The number of possible pairs \((x, y)\) are at most \(2 \times 10^{10}\), so we cannot calculate \(\gcd\) for every pair \((x, y)\). Instead, let us fix the answer \(c\), and consider the yes-no problem “does there exist a pair \((x, y)\) such that \(\gcd(x, y) = c\)?”

Since it’s the greatest common divisor, \(x\) and \(y\) should both be multiples of \(c\). Conversely, if there are two ore more multiples of \(c\) in the segment \([A, B]\), then one can choose \((x, y)\) such that \(\gcd(x, y)\) (by choosing the consecutive multiples of \(c\)).

Since \(B ≤ 2 \times 10^5\), for each \(c = 1, 2, \dots, B\), one can check if the segment \([A, B]\) contains two or more multiples of \(c\), so that the original problem is solved fast enough.

The number of multiples of \(c\) between \(A\) and \(B\) (hereinafter inclusive) can be calculated as:
(the number of multiples of \(c\) between \(A\) and \(B\)) = (the number of multiples of \(c\) between \(1\) and \(B\)) - (the number of multiples of \(c\) between \(1\) and \(A-1\)) \({}=\left\lfloor\dfrac Bc\right\rfloor - \left\lfloor\dfrac {A - 1}c\right\rfloor\).

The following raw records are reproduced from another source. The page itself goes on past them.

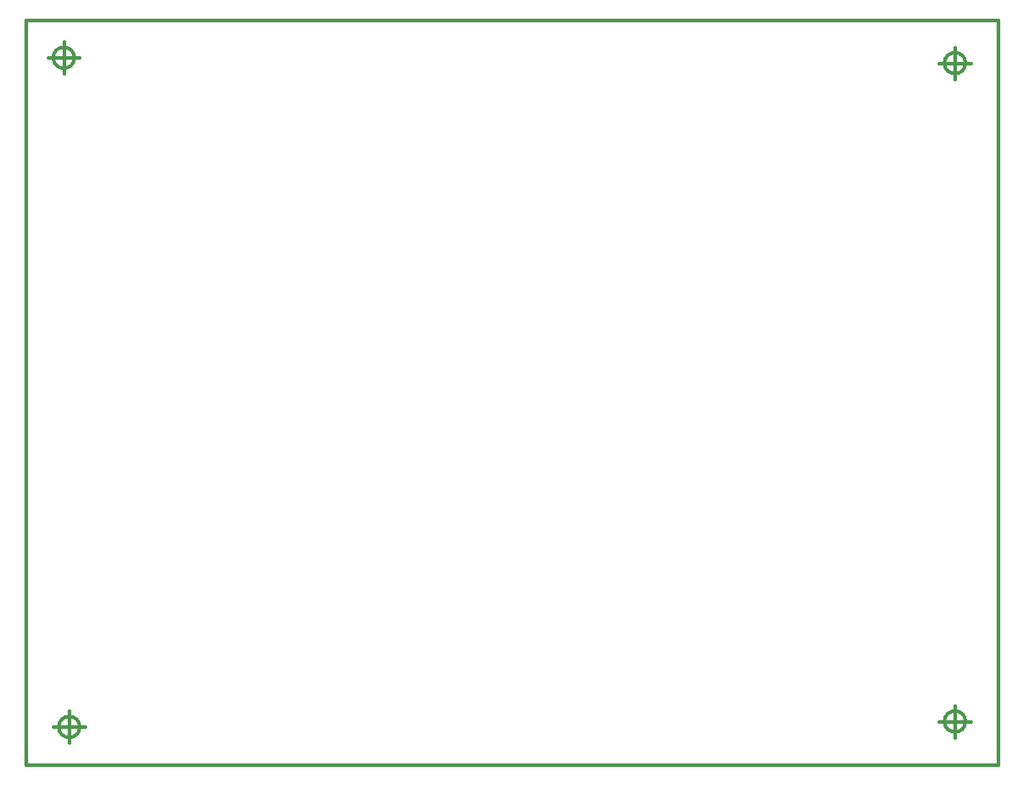
<source format=gm1>
G04 #@! TF.GenerationSoftware,KiCad,Pcbnew,5.0.0-fee4fd1~66~ubuntu16.04.1*
G04 #@! TF.CreationDate,2018-09-21T19:17:15+02:00*
G04 #@! TF.ProjectId,smartbed,736D6172746265642E6B696361645F70,rev?*
G04 #@! TF.SameCoordinates,Original*
G04 #@! TF.FileFunction,Profile,NP*
%FSLAX46Y46*%
G04 Gerber Fmt 4.6, Leading zero omitted, Abs format (unit mm)*
G04 Created by KiCad (PCBNEW 5.0.0-fee4fd1~66~ubuntu16.04.1) date Fri Sep 21 19:17:15 2018*
%MOMM*%
%LPD*%
G01*
G04 APERTURE LIST*
%ADD10C,0.381000*%
G04 APERTURE END LIST*
D10*
X198083593Y-55880000D02*
G75*
G03X198083593Y-55880000I-1233593J0D01*
G01*
X194999610Y-55880000D02*
X198700390Y-55880000D01*
X196850000Y-54029610D02*
X196850000Y-57730390D01*
X93308593Y-55245000D02*
G75*
G03X93308593Y-55245000I-1233593J0D01*
G01*
X90224610Y-55245000D02*
X93925390Y-55245000D01*
X92075000Y-53394610D02*
X92075000Y-57095390D01*
X198083593Y-133350000D02*
G75*
G03X198083593Y-133350000I-1233593J0D01*
G01*
X194999610Y-133350000D02*
X198700390Y-133350000D01*
X196850000Y-131499610D02*
X196850000Y-135200390D01*
X93943593Y-133985000D02*
G75*
G03X93943593Y-133985000I-1233593J0D01*
G01*
X90859610Y-133985000D02*
X94560390Y-133985000D01*
X92710000Y-132134610D02*
X92710000Y-135835390D01*
X87630000Y-138430000D02*
X87630000Y-50800000D01*
X201930000Y-138430000D02*
X87630000Y-138430000D01*
X201930000Y-50800000D02*
X201930000Y-138430000D01*
X87630000Y-50800000D02*
X201930000Y-50800000D01*
M02*

</source>
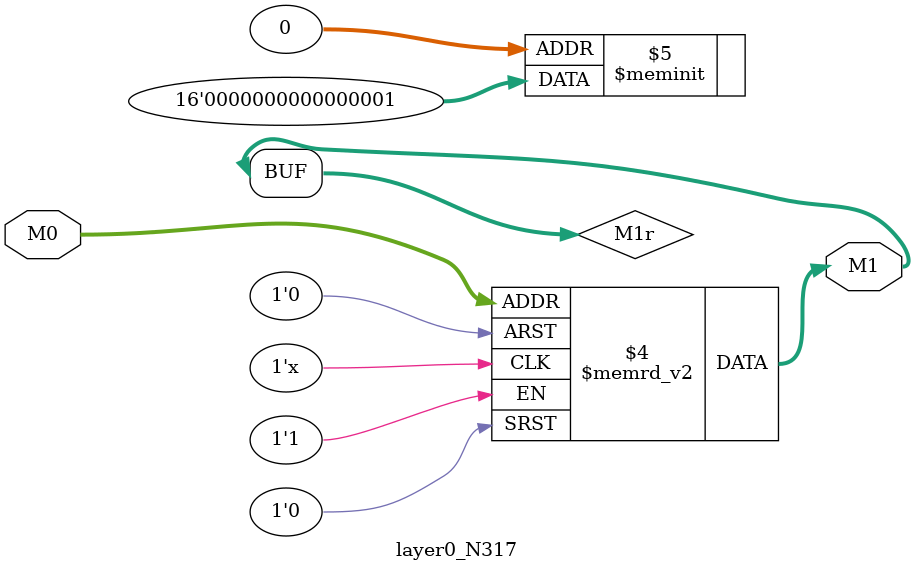
<source format=v>
module layer0_N317 ( input [2:0] M0, output [1:0] M1 );

	(*rom_style = "distributed" *) reg [1:0] M1r;
	assign M1 = M1r;
	always @ (M0) begin
		case (M0)
			3'b000: M1r = 2'b01;
			3'b100: M1r = 2'b00;
			3'b010: M1r = 2'b00;
			3'b110: M1r = 2'b00;
			3'b001: M1r = 2'b00;
			3'b101: M1r = 2'b00;
			3'b011: M1r = 2'b00;
			3'b111: M1r = 2'b00;

		endcase
	end
endmodule

</source>
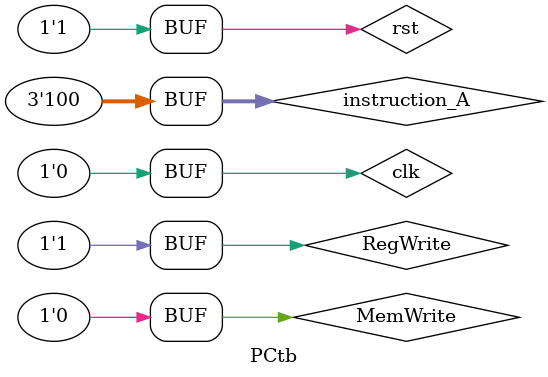
<source format=sv>
module PCtb();

logic clk, rst;
logic[2:0] instruction_A;
logic RegWrite, MemWrite;
logic[31:0] prode_data_memory;
logic[31:0] prode_register_file;

PC top(clk, rst,instruction_A,RegWrite, MemWrite,prode_register_file, prode_data_memory);
always begin
    clk = 1; #5;  clk = 0;  #5;
end

initial begin
   rst = 0; #20; rst = 1;instruction_A = 0;
    RegWrite = 0;
    MemWrite = 0; #20;

    instruction_A = 1;
    RegWrite = 1;
    if(prode_data_memory !== 5) $display("test 1 failed.");
    else $display("test 1 passed.");
    #20;
    instruction_A = 2;
    RegWrite = 0;
    MemWrite = 1;
    if(prode_data_memory !== 5) $display("test 2 failed.");
    else $display("test 2 passed.");

    #20;
    instruction_A = 3;
    RegWrite = 1;
    MemWrite = 0;
    if(prode_register_file !== 7) $display("test 3 failed.");
    else $display("test 3 passed.");

    #20;
    instruction_A = 4;
    RegWrite = 1;
    MemWrite = 0;
    if(prode_register_file !== 2) $display("test 4 failed.");
    else $display("test 4 passed.");

    #20;
end


endmodule

</source>
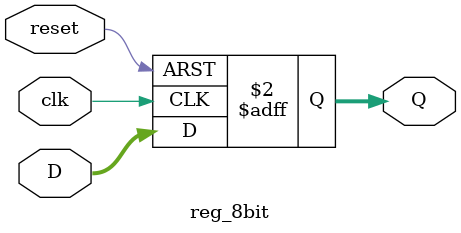
<source format=v>
`timescale 1ns / 1ps


module reg_8bit(
    input [7:0] D,
    input clk,
    input reset,
    output reg [7:0] Q
);

always @(posedge clk or posedge reset) begin
    if (reset) begin
        Q <= 8'H00;
    end else begin
        Q <= D;
    end
end

endmodule

</source>
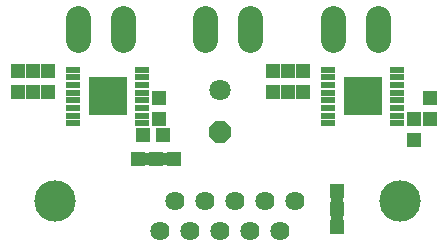
<source format=gts>
G75*
G70*
%OFA0B0*%
%FSLAX24Y24*%
%IPPOS*%
%LPD*%
%AMOC8*
5,1,8,0,0,1.08239X$1,22.5*
%
%ADD10C,0.1379*%
%ADD11C,0.0640*%
%ADD12C,0.0830*%
%ADD13R,0.0470X0.0200*%
%ADD14R,0.1261X0.1261*%
%ADD15R,0.0513X0.0474*%
%ADD16R,0.0474X0.0513*%
%ADD17OC8,0.0710*%
%ADD18C,0.0710*%
%ADD19R,0.0480X0.0480*%
%ADD20R,0.0200X0.0400*%
%ADD21R,0.0400X0.0200*%
D10*
X002274Y002274D03*
X013774Y002274D03*
D11*
X010274Y002274D03*
X009274Y002274D03*
X008274Y002274D03*
X007274Y002274D03*
X006274Y002274D03*
X005774Y001274D03*
X006774Y001274D03*
X007774Y001274D03*
X008774Y001274D03*
X009774Y001274D03*
D12*
X008774Y007649D02*
X008774Y008399D01*
X007274Y008399D02*
X007274Y007649D01*
X004524Y007649D02*
X004524Y008399D01*
X003024Y008399D02*
X003024Y007649D01*
X011524Y007649D02*
X011524Y008399D01*
X013024Y008399D02*
X013024Y007649D01*
D13*
X013673Y006670D03*
X013673Y006414D03*
X013673Y006158D03*
X013673Y005902D03*
X013673Y005646D03*
X013673Y005390D03*
X013673Y005134D03*
X013673Y004878D03*
X011375Y004878D03*
X011375Y005134D03*
X011375Y005390D03*
X011375Y005646D03*
X011375Y005902D03*
X011375Y006158D03*
X011375Y006414D03*
X011375Y006670D03*
X005173Y006670D03*
X005173Y006414D03*
X005173Y006158D03*
X005173Y005902D03*
X005173Y005646D03*
X005173Y005390D03*
X005173Y005134D03*
X005173Y004878D03*
X002875Y004878D03*
X002875Y005134D03*
X002875Y005390D03*
X002875Y005646D03*
X002875Y005902D03*
X002875Y006158D03*
X002875Y006414D03*
X002875Y006670D03*
D14*
X004024Y005774D03*
X012524Y005774D03*
D15*
X014224Y005009D03*
X014774Y005039D03*
X014774Y005709D03*
X014224Y004339D03*
X005724Y005039D03*
X005724Y005709D03*
D16*
X005859Y004474D03*
X005189Y004474D03*
X002024Y005939D03*
X001524Y005939D03*
X001024Y005939D03*
X001024Y006609D03*
X001524Y006609D03*
X002024Y006609D03*
X009524Y006609D03*
X010024Y006609D03*
X010524Y006609D03*
X010524Y005939D03*
X010024Y005939D03*
X009524Y005939D03*
D17*
X007774Y004574D03*
D18*
X007774Y005974D03*
D19*
X006224Y003674D03*
X005624Y003674D03*
X005024Y003674D03*
X011674Y002624D03*
X011674Y002024D03*
X011674Y001424D03*
D20*
X005924Y003674D03*
X005324Y003674D03*
D21*
X011674Y002324D03*
X011674Y001724D03*
M02*

</source>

Otherwise, since it is sufficient to check if there are at least two of them, we can check it by \(\left\lceil\dfrac Ac\right\rceil < \left\lfloor\dfrac Bc\right\rfloor\).

Sample Code (C++)

#include <iostream>
using namespace std;

int main(){
    int A, B;
    cin >> A >> B;
    for(int c = B; ; c--) if((A + c - 1) / c < B / c){
        cout << c << endl;
        return 0;
    }
}

Sample Code (Python)

A, B = map(int, input().split())
for c in range(B, 0, -1):
    if (A + c - 1) // c < B // c:
        exit(print(c))